Exclusão inicial das vítimas de trabalho forçado
Embora a Alemanha Ocidental implementasse medidas reparatórias, como a Lei Federal de Indenização de 1953 destinada a pessoas perseguidas por motivações políticas, raciais ou religiosas, essas iniciativas sistematicamente excluíram os trabalhadores forçados. Durante os anos 1950 a 1980, respondendo a pressões públicas, algumas grandes corporações alemãs realizaram pagamentos voluntários em milhões de marcos, mas essas compensações não alcançaram vítimas da Europa Oriental.
Os debates durante os anos 1990 caracterizaram-se pela dificuldade e resistência. Muitas empresas alemãs inicialmente recusaram-se a contribuir para o fundo ou aceitar responsabilidade pelo emprego de trabalho forçado. Goschler descreve o resultado como "basicamente uma solução simbólica". Enquanto representantes das vítimas demandavam valores de pelo menos dois dígitos em bilhões, os pagadores desejavam montantes que não ultrapassassem esse patamar, resultando na negociação do valor de 10 bilhões de marcos alemães.
Pressão jurídica internacional e ações coletivas
A pressão legal exerceu papel significativo nesse processo, particularmente através de ações coletivas nos Estados Unidos movidas por diversos grupos de vítimas, especialmente organizações judaicas. "Não foi uma decisão puramente moral ou ética", afirma Despot. "Isso teve importância, mas não foi o único fator. Depois de décadas de reivindicações dos sobreviventes, houve pressão internacional, especialmente dos Estados Unidos e de organizações judaicas, que preparavam ações coletivas".
Essas ameaças jurídicas motivaram negociações entre a Alemanha e os Estados Unidos, visando garantir segurança legal futura e evitar processos contínuos contra empresas e instituições alemãs.
Reconhecimento histórico acima do valor monetário
Quando a Alemanha finalmente iniciou os pagamentos, muitos sobreviventes revelaram maior interesse pelo reconhecimento histórico do que pelos valores financeiros recebidos. "Mais importante que o dinheiro era o certificado que confirmava que eram vítimas, e não traidores", explica Goschler, refletindo a importância psicológica e social dessa validação.

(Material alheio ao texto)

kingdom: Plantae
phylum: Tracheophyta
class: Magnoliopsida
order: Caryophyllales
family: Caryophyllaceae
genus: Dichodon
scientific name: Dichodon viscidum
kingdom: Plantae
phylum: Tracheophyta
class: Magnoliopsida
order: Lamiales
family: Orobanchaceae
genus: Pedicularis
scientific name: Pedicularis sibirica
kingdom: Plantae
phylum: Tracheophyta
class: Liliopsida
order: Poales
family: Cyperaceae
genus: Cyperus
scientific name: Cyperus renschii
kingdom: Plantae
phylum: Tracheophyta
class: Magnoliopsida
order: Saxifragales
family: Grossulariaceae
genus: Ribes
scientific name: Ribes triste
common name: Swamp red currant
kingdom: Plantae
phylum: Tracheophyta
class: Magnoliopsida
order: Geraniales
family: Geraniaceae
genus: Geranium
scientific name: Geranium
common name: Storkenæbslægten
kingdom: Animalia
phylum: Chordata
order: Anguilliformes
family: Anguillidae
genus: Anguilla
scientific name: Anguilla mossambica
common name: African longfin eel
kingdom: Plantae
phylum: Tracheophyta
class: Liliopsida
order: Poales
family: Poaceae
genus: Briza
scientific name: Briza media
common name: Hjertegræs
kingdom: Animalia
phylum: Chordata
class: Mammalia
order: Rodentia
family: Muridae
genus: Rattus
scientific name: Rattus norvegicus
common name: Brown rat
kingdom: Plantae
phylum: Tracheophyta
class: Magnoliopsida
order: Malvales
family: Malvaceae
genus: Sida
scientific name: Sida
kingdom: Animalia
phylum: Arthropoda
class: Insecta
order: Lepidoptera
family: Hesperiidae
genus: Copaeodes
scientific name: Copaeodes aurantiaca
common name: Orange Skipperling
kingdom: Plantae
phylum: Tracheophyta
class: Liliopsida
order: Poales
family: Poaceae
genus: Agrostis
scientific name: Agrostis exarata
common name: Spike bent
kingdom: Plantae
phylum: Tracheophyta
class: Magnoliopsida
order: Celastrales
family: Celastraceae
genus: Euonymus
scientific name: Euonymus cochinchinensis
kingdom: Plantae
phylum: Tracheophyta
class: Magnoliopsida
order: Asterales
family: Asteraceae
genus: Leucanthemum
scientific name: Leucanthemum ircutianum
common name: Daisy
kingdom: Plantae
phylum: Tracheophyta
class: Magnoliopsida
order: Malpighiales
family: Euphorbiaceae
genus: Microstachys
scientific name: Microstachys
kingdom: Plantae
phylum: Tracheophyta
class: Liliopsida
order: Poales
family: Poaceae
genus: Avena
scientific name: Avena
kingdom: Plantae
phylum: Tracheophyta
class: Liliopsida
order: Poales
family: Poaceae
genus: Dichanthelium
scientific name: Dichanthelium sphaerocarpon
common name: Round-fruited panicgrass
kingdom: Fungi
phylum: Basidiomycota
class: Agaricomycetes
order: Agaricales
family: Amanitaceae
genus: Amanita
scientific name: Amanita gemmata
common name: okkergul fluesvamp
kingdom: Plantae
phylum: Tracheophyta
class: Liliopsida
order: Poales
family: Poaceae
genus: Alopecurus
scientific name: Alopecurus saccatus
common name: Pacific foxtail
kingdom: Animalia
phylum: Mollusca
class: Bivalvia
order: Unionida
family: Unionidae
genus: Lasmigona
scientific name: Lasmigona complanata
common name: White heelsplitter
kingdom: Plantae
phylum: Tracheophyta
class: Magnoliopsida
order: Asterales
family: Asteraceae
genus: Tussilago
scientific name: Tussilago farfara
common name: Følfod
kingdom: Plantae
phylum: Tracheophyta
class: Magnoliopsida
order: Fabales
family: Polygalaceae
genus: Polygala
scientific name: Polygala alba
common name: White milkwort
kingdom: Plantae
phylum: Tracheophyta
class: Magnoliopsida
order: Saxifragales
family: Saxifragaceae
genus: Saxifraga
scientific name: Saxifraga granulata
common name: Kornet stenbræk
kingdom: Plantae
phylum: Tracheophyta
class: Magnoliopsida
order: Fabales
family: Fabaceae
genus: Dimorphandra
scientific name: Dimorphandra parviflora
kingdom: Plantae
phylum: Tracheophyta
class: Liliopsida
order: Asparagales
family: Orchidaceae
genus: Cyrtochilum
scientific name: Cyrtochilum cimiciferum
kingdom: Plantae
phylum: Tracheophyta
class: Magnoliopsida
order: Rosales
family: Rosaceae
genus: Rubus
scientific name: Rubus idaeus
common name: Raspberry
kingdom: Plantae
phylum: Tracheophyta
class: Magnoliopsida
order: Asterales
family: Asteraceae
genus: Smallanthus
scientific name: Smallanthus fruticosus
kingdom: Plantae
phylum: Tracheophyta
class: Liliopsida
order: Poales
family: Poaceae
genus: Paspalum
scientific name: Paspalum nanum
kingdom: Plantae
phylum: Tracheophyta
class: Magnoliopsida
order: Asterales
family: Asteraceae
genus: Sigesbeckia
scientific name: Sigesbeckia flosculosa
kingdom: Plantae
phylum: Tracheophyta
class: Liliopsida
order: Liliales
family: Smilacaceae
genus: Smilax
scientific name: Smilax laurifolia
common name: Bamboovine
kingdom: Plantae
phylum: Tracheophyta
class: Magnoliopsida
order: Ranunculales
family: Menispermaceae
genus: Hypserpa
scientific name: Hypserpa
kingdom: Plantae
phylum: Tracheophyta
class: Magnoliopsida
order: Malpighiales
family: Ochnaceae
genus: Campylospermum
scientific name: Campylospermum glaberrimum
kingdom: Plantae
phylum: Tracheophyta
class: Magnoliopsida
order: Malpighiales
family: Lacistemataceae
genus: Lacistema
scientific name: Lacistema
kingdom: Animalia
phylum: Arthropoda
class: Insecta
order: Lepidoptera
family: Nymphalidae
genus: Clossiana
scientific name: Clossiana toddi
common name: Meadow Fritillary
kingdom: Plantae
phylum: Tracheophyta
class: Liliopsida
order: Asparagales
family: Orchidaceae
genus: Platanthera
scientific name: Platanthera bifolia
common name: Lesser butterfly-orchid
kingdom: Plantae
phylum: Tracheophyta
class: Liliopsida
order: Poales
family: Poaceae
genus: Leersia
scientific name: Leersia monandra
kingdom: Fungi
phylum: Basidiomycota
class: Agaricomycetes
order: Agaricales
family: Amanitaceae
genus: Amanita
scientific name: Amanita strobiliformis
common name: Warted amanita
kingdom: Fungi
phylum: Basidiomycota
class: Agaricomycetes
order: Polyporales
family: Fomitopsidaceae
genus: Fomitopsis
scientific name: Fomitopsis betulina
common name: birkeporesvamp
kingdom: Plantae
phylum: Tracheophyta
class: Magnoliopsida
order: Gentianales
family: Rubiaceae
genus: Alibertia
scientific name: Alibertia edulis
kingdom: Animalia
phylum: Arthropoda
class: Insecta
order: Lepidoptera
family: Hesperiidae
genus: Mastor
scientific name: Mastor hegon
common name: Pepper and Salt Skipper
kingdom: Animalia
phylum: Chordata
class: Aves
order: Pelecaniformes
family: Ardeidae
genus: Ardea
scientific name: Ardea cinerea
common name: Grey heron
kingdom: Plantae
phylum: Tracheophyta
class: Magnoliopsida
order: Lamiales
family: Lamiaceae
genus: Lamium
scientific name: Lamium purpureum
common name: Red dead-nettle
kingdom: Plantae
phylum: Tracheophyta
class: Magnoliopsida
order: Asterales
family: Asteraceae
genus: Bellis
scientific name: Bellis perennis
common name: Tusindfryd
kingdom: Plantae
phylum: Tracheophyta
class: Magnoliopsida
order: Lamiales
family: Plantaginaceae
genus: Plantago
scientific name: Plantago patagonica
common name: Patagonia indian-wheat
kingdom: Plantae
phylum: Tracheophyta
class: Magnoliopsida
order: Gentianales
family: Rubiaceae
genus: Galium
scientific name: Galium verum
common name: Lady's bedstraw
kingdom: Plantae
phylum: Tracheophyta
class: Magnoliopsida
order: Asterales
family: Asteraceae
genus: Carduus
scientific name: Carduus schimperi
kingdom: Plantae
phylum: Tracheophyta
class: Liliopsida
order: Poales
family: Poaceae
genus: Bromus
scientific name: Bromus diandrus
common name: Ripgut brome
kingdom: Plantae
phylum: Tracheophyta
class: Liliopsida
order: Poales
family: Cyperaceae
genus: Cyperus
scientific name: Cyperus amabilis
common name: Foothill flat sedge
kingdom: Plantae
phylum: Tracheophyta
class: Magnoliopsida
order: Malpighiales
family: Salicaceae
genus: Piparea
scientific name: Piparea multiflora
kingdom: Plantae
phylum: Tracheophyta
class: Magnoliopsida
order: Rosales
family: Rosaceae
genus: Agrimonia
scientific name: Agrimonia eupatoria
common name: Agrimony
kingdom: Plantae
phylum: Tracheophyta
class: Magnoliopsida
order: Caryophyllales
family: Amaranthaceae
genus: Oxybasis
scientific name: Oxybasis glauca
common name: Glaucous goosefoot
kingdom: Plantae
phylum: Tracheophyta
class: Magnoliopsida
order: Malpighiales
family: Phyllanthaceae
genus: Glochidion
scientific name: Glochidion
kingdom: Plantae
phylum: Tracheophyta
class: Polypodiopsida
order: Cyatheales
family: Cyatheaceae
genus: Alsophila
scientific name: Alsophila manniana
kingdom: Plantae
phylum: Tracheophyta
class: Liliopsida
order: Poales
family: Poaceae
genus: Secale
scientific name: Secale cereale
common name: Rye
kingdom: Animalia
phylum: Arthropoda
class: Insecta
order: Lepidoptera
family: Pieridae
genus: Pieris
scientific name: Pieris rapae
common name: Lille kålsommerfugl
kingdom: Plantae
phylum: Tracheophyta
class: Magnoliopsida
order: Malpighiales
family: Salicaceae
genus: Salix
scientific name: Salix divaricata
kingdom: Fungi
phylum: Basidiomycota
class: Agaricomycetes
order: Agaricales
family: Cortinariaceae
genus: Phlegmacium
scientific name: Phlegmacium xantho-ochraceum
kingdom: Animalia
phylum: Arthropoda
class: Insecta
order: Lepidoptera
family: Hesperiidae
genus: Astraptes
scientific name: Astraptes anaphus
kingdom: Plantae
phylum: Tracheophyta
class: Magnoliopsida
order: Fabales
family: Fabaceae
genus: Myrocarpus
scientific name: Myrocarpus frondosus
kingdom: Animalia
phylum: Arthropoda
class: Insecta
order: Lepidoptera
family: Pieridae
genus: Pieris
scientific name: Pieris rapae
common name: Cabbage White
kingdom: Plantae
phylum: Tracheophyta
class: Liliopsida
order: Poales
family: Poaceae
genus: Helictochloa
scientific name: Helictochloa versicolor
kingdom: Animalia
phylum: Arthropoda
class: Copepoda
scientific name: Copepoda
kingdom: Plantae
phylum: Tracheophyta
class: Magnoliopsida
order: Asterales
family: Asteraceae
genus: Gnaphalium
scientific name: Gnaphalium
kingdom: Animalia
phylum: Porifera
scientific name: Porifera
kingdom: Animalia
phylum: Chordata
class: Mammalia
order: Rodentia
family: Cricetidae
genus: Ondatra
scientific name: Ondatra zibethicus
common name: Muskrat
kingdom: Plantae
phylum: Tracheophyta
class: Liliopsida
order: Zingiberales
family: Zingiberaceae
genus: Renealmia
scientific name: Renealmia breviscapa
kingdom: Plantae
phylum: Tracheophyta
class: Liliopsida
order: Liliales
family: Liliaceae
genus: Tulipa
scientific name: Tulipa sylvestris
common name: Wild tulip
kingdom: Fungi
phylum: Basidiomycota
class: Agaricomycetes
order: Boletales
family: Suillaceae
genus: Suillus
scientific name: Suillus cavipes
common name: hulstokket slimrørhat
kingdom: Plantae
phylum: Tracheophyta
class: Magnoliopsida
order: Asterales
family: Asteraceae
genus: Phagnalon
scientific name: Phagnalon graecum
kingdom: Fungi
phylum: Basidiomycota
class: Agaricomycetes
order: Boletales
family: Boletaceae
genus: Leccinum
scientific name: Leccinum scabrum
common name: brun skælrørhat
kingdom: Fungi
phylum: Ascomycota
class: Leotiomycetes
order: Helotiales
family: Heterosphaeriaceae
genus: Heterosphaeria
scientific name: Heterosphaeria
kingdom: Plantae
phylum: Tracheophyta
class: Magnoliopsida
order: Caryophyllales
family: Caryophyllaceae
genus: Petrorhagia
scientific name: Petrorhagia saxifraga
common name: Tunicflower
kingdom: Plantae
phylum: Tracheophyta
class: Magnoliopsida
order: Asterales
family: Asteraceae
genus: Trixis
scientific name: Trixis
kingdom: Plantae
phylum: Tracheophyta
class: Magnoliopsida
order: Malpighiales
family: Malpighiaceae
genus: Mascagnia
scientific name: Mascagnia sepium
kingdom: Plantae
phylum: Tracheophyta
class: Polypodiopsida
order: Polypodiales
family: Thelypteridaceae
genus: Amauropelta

Trabalho contemporâneo da fundação
Estima-se que aproximadamente 200 mil sobreviventes judeus ainda vivem no mundo, além de várias centenas de milhares de europeus orientais, sinti, roma e ex-prisioneiros políticos que enfrentaram trabalho forçado. Embora as indenizações tenham sido concluídas há anos, a EVZ continua operando como entidade beneficente, financiando projetos de promoção dos direitos humanos, valores democráticos e educação histórica.
Atualmente, a fundação dedica-se à preservação da memória histórica alemã sobre o período nazista, enfatizando o sistema de trabalho forçado que beneficiou milhares de empresas. Em 2025, a EVZ foi classificada como "organização indesejável" pelo Kremlin após manifestar apoio à Ucrânia, reconhecendo que "Ucrânia, Belarus e Rússia foram profundamente marcadas pela ocupação alemã, que foi genocida e exploratória". A fundação continua apoiando organizações russas e belarussas forçadas ao exílio.